Tuesday, October 18, 2016

American Construction


This was hanging from a construction site in Madison, one night while Mr F couldn't sleep so I was taking him for a ride.

In 2004, there were 2,070,000 building permits issued for construction in the United States. That number fell each year by about 1/3, bottoming out in 2009 with 583,000 building permits issued the entire year -- or just over 1/4 of the 2004 peak.

Going back more than half century, the only years in which more than 2,000,000 building permits were issued were 2004 and 2005, and then all the way back to 1972. 1972 was the high-water mark for permits, at 2,218,900 that year.  2009 was the lowest point in that span.

During that time, annually about 1% of all homes, and 6 to 7% of all rental properties, were vacant at any one time.

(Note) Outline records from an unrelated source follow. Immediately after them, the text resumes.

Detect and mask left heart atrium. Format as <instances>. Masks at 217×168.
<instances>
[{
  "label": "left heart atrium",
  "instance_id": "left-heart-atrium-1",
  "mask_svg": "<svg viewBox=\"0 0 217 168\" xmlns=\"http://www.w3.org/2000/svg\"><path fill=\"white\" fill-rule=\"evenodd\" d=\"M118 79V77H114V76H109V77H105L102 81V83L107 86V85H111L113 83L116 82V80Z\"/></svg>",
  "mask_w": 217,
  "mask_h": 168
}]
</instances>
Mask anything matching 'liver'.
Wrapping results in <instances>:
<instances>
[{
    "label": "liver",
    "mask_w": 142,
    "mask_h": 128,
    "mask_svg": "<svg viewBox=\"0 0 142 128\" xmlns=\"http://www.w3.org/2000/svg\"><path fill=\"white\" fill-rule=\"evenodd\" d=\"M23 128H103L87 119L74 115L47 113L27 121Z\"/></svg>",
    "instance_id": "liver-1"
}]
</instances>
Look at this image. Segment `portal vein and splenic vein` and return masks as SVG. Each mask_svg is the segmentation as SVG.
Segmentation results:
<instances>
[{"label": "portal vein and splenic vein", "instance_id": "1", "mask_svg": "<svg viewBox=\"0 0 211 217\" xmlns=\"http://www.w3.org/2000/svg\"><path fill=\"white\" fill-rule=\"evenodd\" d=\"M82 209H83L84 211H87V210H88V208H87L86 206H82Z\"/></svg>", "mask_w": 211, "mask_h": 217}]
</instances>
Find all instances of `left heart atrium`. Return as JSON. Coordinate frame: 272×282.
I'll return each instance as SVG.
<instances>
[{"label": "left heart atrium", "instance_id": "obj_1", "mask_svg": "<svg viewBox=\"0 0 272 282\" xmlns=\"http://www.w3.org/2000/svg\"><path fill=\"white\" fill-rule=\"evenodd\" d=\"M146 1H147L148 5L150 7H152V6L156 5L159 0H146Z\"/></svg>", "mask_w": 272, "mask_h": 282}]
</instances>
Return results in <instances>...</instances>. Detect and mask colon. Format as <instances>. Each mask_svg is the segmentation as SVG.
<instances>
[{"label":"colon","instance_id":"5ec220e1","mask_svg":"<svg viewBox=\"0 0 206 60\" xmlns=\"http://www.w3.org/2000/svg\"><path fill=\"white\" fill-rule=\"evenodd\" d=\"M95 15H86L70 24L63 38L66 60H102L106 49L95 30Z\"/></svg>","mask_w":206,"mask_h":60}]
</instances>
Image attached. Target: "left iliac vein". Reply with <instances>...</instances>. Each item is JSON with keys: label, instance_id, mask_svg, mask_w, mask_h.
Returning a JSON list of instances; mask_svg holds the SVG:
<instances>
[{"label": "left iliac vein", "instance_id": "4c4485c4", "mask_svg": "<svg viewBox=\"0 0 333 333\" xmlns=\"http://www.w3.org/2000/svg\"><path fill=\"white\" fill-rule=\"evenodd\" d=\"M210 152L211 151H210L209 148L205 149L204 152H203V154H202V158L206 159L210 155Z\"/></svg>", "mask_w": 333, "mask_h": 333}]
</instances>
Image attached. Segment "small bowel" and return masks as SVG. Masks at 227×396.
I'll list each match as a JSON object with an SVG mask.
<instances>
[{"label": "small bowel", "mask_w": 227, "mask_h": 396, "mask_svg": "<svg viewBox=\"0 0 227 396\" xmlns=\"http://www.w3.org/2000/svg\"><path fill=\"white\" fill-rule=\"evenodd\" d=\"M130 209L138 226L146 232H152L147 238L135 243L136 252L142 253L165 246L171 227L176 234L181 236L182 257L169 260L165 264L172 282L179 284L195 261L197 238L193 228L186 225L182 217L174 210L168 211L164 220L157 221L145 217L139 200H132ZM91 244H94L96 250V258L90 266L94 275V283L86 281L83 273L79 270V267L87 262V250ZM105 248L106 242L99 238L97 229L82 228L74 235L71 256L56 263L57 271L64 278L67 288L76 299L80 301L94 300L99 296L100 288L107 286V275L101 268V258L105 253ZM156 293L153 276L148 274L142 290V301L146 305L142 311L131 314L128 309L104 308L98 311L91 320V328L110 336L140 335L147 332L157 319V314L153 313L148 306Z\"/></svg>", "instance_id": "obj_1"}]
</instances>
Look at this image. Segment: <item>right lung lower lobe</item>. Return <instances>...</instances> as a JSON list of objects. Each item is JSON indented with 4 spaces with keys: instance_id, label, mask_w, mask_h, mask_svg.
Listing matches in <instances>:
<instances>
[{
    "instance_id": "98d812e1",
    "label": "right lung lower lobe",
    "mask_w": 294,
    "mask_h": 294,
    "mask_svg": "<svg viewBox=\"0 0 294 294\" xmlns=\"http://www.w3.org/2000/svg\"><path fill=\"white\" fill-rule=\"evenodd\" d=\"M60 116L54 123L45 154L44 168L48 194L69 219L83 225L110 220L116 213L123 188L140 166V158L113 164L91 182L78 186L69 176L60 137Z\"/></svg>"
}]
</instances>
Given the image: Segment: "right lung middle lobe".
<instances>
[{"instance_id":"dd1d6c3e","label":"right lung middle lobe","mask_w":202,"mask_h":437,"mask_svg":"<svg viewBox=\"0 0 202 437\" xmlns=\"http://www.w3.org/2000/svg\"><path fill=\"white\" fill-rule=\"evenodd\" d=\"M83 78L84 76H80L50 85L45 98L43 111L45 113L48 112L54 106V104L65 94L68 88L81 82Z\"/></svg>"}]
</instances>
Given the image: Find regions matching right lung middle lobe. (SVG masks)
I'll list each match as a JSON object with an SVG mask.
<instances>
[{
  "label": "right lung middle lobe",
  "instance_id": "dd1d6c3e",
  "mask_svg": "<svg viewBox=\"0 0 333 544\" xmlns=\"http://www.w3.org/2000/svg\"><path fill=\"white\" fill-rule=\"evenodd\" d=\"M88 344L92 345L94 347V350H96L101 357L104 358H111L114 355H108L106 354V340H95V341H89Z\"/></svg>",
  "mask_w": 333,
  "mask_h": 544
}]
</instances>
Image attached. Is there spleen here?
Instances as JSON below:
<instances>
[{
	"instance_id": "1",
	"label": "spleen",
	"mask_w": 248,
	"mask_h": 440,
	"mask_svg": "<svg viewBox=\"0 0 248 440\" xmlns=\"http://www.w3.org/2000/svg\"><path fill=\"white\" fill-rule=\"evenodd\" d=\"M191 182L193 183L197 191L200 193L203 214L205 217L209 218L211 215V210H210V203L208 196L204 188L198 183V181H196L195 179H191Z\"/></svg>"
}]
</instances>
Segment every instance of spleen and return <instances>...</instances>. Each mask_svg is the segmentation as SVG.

Those numbers stayed pretty constant during the recessions in the 70s, 80s, 90s, and 2000s.  They peaked, of course, during the Great Recession in 08-09, rising to 3% and 10.5%, respectively.  

3% isn't much, it seems, until you remember that there are about 124,600,000 households in the US, so in 2008-2009 there were 3,738,000 vacant houses.

What's striking about all that data is how different 2008-2009 were from prior economic downturns. Building permits stayed steady through all the prior recessions in the past 50 years; housing vacancies stayed steady, too. But in 2008-2009, building permits dropped by 75% from the high just 5 years earlier, while vacancies tripled.

Here's a question: what happened to all those vacant houses?

Here's an answer: most of them are still vacant. 1,500,486 properties were "zombie" properties in 2015: they were not being lived in but were not being actively marketed. They're just there.

Here's another question: where are all those people?

We count the homeless by counting people in January and estimating the numbers from there. In January 2015, 564,000 people were estimated to be homeless on any given night. That, at least, is the official government number put out by the Department of Housing and Urban Development. That may not count all the people; the National Coalition for the Homeless notes that many homeless families "double up" with someone else, living in their house for a while. The Coalition estimates that there are about 1,200,000 children who are homeless.  (That HUD estimate was in a HUD press release touting how much HUD is doing despite decreasing funds to help the homeless.)

Obama, in 2010, started a program to help "end homelessness" by 2017 -- meaning that anyone who ends up homeless will quickly get help and shelter. So far it looks like what they've accomplished is collecting data; while the government claims homelessness dropped as much as 11% in the first five years of the program, it also admits that the methods of counting the homeless are unreliable.

No catchy summations here, or ironic closing remarks. Just some stuff to wonder about.  Above all, wonder about the question, why was the Great Recession so much different than the prior ones? I'm sure it has nothing to with the fact that tax rates are at an all-time low, which because we won't ever consider raising taxes at all has led to decreased funding across the board, thereby concentrating funds in the hands of a relatively small percentage of people. 

1 comment:

Andrew Leon said...

Some interesting studies have shown that there is one very effective way of ending homelessness: giving people homes.